Type 1 Diabetes (T1D) is considered to be a T-helper- (Th-) 1 autoimmune disease; however, T1D pathogenesis likely involves many factors, and sufficient tools for autoreactive T cell detection for the study of this disease are currently lacking. In this study, using gene expression microarrays, we analysed the effect of diabetes-associated autoantigens on peripheral blood mononuclear cells (PBMCs) with the purpose of identifying (pre)diabetes-associated cell processes. Twelve patients with recent onset T1D, 18 first-degree relatives of the TD1 patients (DRL; 9/18 autoantibody positive), and 13 healthy controls (DV) were tested. PBMCs from these individuals were stimulated with a cocktail of diabetes-associated autoantigens (proinsulin, IA-2, and GAD65-derived peptides). After 72 hours, gene expression was evaluated by high-density gene microarray. The greatest number of functional differences was observed between relatives and controls (69 pathways), from which 15% of the pathways belonged to “immune response-related” processes.
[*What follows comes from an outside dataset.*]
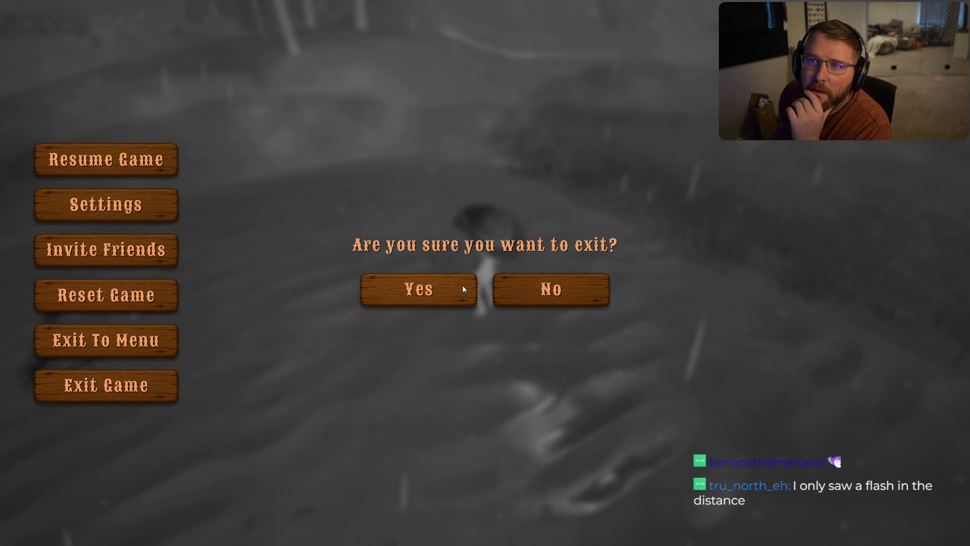
key(Escape)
In the T1D versus controls comparison, more pathways (24%) were classified as “immune response-related.” Important pathways that were identified using data from the T1D versus controls comparison were pathways involving antigen presentation by MHCII, the activation of Th17 and Th22 responses, and cytoskeleton rearrangement-related processes. Genes involved in Th17 and TGF-beta cascades may represent novel, promising (pre)diabetes biomarkers.